*** Material supplied
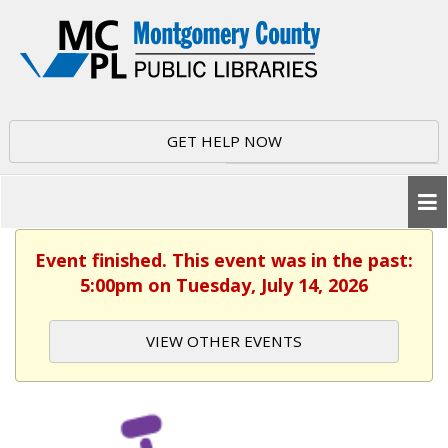
GET HELP NOW
Event finished. This event was in the past:
5:00pm on Tuesday, July 14, 2026
VIEW OTHER EVENTS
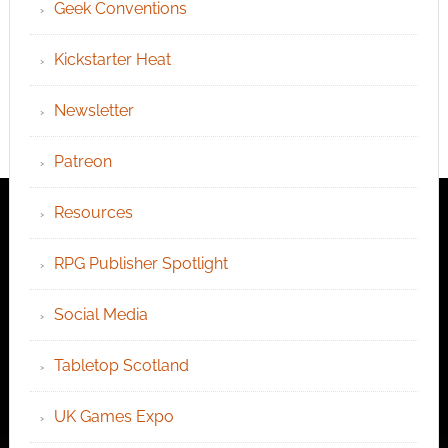
Geek Conventions
Kickstarter Heat
Newsletter
Patreon
Resources
RPG Publisher Spotlight
Social Media
Tabletop Scotland
UK Games Expo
******
**Description of the task:** Set down every line of text from these records word for word, leaving out the pictures.

**Solution:**
GET HELP NOW
Event finished. This event was in the past:
5:00pm on Tuesday, July 14, 2026
VIEW OTHER EVENTS
Geek Conventions
Kickstarter Heat
Newsletter
Patreon
Resources
RPG Publisher Spotlight
Social Media
Tabletop Scotland
UK Games Expo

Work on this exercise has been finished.